▶ **EXERCISE DETAILS**: Instruction for the entries that follow: retype exactly the lines from the line with "54: (578, 181, 14.81)" to the line with "58: (127, 154, 21.34)", both included, and omit all others.

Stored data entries
★ ★ ★ ★ ★ ★ ★

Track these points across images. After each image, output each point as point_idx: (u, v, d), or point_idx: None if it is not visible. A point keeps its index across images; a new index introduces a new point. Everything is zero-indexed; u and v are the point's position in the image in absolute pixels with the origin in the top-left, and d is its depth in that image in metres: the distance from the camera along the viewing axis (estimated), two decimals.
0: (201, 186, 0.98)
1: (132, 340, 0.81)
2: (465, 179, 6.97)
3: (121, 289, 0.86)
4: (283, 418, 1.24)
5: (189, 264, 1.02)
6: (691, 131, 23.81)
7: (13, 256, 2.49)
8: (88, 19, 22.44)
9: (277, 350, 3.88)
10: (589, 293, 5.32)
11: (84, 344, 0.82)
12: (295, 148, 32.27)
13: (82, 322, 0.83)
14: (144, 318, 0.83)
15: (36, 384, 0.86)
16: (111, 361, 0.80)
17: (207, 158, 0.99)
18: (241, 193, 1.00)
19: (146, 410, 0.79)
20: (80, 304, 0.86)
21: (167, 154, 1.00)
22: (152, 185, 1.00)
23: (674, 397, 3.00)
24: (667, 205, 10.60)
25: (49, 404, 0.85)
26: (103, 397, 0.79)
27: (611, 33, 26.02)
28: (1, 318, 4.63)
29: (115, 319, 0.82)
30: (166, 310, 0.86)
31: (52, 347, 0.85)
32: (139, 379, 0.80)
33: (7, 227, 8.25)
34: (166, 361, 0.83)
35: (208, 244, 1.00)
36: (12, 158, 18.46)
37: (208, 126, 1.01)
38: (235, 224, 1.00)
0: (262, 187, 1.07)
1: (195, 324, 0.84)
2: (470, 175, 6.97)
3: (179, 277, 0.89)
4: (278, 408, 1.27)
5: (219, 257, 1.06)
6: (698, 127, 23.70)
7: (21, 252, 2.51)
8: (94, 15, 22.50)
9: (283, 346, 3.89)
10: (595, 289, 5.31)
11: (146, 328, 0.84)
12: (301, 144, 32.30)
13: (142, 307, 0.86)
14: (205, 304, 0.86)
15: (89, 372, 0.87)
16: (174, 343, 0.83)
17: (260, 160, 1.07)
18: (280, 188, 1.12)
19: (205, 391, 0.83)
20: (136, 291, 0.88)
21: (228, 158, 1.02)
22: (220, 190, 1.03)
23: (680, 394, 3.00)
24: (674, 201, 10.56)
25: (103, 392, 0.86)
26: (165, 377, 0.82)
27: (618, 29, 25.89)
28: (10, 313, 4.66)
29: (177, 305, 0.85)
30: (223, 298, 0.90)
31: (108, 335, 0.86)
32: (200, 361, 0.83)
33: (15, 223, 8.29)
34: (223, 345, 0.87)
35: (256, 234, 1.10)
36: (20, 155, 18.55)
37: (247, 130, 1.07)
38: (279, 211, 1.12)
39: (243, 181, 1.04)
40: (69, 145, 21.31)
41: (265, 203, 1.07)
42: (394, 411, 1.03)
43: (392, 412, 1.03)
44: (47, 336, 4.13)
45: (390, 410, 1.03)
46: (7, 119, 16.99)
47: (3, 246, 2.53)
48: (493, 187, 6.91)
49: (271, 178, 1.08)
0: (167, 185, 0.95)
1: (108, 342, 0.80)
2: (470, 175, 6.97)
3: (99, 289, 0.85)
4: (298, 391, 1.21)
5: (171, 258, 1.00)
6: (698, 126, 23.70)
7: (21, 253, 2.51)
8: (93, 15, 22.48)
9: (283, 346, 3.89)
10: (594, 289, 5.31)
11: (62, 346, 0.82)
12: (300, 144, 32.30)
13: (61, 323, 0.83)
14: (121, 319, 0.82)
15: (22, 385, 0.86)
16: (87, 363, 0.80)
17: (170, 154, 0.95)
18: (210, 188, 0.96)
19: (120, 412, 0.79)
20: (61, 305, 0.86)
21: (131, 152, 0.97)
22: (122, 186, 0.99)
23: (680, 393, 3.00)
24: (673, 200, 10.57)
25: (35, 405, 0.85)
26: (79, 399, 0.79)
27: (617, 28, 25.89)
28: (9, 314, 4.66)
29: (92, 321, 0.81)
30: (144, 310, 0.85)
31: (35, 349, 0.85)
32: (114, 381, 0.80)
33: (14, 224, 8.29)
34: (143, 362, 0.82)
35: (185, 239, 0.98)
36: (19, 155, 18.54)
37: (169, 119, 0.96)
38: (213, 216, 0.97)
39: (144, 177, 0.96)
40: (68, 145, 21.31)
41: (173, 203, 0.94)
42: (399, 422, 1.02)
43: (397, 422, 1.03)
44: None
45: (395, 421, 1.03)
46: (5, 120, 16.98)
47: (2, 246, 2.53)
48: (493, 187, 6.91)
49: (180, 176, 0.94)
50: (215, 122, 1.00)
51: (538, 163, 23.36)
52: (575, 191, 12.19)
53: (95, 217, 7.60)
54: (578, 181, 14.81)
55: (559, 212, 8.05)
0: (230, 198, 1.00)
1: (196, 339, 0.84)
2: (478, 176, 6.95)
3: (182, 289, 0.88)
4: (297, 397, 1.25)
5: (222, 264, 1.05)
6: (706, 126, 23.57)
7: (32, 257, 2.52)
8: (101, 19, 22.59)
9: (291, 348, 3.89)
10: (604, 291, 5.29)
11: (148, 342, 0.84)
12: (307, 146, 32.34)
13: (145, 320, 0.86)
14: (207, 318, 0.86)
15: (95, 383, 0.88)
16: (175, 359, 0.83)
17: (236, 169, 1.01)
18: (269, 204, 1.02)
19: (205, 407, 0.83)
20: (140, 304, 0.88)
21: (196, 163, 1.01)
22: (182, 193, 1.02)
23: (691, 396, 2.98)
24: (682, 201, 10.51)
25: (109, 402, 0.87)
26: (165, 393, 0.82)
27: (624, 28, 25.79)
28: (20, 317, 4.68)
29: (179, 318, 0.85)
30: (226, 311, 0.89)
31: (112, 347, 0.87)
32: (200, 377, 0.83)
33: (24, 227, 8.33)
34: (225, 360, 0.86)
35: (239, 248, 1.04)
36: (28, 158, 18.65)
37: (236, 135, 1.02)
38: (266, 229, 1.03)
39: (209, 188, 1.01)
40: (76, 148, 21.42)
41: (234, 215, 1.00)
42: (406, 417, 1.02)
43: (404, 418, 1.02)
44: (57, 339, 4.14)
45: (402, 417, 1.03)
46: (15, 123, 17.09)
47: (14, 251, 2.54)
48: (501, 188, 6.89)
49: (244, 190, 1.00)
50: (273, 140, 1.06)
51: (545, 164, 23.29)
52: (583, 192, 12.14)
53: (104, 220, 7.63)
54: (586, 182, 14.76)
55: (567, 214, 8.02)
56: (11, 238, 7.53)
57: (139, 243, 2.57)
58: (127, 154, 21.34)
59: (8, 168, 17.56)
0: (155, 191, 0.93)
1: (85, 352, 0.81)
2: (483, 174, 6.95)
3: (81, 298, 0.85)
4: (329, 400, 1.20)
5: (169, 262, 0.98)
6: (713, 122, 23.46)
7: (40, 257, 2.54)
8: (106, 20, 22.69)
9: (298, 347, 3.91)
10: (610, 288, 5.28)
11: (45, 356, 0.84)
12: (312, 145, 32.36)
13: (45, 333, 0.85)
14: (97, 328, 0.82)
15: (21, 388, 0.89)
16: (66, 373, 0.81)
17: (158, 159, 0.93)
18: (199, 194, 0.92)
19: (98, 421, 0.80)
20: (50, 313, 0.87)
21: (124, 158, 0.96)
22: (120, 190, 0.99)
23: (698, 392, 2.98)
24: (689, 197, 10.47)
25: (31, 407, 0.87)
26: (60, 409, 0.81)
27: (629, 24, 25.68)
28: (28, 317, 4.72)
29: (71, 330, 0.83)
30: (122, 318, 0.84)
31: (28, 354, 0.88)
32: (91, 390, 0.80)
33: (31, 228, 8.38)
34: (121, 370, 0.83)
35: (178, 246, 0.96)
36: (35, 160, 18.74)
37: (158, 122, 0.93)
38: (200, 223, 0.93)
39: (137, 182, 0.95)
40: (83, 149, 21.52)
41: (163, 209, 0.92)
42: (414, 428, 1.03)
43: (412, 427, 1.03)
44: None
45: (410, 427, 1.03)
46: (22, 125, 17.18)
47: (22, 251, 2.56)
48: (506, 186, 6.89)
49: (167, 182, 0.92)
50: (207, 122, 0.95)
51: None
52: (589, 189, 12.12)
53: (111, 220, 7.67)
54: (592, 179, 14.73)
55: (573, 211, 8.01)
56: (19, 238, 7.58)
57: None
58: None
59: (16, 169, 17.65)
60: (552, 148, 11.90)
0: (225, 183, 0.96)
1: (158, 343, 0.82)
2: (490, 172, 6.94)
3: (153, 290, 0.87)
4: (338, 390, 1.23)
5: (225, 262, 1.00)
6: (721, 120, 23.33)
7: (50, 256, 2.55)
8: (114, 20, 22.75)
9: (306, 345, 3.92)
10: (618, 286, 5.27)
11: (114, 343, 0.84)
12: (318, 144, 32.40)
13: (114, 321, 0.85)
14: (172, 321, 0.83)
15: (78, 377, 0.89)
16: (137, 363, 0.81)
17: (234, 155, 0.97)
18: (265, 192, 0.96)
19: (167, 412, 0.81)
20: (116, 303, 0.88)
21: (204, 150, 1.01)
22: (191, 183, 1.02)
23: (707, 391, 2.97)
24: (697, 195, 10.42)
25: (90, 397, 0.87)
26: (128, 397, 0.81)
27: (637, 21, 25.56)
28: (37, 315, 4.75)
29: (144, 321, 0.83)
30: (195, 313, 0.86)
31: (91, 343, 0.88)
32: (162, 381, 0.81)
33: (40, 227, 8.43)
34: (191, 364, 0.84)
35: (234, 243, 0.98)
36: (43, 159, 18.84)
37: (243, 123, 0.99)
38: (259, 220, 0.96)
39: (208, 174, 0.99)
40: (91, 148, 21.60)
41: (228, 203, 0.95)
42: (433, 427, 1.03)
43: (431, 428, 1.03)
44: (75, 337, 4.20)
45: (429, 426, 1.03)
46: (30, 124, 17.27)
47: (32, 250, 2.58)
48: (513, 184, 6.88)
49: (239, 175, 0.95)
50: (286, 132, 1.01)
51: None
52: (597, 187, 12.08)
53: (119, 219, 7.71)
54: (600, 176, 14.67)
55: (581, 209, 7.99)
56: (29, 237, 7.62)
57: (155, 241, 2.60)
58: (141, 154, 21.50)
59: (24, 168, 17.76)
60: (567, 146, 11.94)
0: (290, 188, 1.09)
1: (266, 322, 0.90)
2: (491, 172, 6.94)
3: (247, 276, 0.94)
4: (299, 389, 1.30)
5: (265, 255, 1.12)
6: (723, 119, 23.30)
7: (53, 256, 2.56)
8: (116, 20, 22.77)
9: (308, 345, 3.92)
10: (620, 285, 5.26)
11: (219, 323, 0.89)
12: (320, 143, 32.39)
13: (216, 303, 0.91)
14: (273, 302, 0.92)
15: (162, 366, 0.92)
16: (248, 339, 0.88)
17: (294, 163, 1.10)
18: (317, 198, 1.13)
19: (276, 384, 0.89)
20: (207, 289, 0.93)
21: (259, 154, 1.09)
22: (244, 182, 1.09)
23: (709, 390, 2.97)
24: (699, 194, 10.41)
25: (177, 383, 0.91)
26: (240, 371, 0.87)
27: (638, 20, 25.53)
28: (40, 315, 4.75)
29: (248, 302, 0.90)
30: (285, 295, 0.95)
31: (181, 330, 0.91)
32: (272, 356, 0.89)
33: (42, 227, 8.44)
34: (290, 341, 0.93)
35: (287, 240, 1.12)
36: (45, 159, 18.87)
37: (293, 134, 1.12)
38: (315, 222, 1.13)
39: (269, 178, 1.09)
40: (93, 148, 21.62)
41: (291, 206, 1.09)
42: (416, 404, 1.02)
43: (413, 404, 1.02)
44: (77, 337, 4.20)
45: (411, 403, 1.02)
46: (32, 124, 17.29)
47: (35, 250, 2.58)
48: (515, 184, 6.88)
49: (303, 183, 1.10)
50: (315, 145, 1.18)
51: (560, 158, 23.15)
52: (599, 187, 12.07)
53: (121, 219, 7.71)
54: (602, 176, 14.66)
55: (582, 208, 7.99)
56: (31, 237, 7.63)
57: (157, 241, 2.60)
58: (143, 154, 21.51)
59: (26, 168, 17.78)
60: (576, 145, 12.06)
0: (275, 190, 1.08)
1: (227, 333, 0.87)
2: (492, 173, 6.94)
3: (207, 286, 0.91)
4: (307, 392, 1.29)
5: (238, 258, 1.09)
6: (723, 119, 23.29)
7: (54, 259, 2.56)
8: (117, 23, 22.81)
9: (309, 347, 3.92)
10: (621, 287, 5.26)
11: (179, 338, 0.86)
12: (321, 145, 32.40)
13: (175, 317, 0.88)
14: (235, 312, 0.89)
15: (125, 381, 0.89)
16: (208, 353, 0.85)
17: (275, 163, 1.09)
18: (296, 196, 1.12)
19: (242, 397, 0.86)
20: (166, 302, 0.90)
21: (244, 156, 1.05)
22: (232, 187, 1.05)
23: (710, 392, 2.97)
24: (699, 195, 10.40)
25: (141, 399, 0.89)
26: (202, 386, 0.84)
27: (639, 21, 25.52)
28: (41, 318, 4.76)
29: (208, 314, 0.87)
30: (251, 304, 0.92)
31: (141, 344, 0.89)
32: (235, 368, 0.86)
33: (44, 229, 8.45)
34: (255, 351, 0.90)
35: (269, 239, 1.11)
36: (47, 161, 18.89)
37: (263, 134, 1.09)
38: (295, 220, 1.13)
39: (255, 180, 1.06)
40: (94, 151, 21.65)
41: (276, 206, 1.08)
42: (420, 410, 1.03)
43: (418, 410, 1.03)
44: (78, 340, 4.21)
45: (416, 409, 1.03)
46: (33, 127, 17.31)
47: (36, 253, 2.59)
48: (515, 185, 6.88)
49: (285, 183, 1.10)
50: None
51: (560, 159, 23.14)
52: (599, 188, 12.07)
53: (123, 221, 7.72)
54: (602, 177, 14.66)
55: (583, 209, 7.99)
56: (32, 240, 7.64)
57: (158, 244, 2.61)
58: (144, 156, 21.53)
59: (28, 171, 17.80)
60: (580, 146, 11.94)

★ ★ ★ ★ ★ ★ ★

▶ **ANSWER SECTION**:
54: (578, 181, 14.81)
55: (559, 212, 8.05)
0: (230, 198, 1.00)
1: (196, 339, 0.84)
2: (478, 176, 6.95)
3: (182, 289, 0.88)
4: (297, 397, 1.25)
5: (222, 264, 1.05)
6: (706, 126, 23.57)
7: (32, 257, 2.52)
8: (101, 19, 22.59)
9: (291, 348, 3.89)
10: (604, 291, 5.29)
11: (148, 342, 0.84)
12: (307, 146, 32.34)
13: (145, 320, 0.86)
14: (207, 318, 0.86)
15: (95, 383, 0.88)
16: (175, 359, 0.83)
17: (236, 169, 1.01)
18: (269, 204, 1.02)
19: (205, 407, 0.83)
20: (140, 304, 0.88)
21: (196, 163, 1.01)
22: (182, 193, 1.02)
23: (691, 396, 2.98)
24: (682, 201, 10.51)
25: (109, 402, 0.87)
26: (165, 393, 0.82)
27: (624, 28, 25.79)
28: (20, 317, 4.68)
29: (179, 318, 0.85)
30: (226, 311, 0.89)
31: (112, 347, 0.87)
32: (200, 377, 0.83)
33: (24, 227, 8.33)
34: (225, 360, 0.86)
35: (239, 248, 1.04)
36: (28, 158, 18.65)
37: (236, 135, 1.02)
38: (266, 229, 1.03)
39: (209, 188, 1.01)
40: (76, 148, 21.42)
41: (234, 215, 1.00)
42: (406, 417, 1.02)
43: (404, 418, 1.02)
44: (57, 339, 4.14)
45: (402, 417, 1.03)
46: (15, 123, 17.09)
47: (14, 251, 2.54)
48: (501, 188, 6.89)
49: (244, 190, 1.00)
50: (273, 140, 1.06)
51: (545, 164, 23.29)
52: (583, 192, 12.14)
53: (104, 220, 7.63)
54: (586, 182, 14.76)
55: (567, 214, 8.02)
56: (11, 238, 7.53)
57: (139, 243, 2.57)
58: (127, 154, 21.34)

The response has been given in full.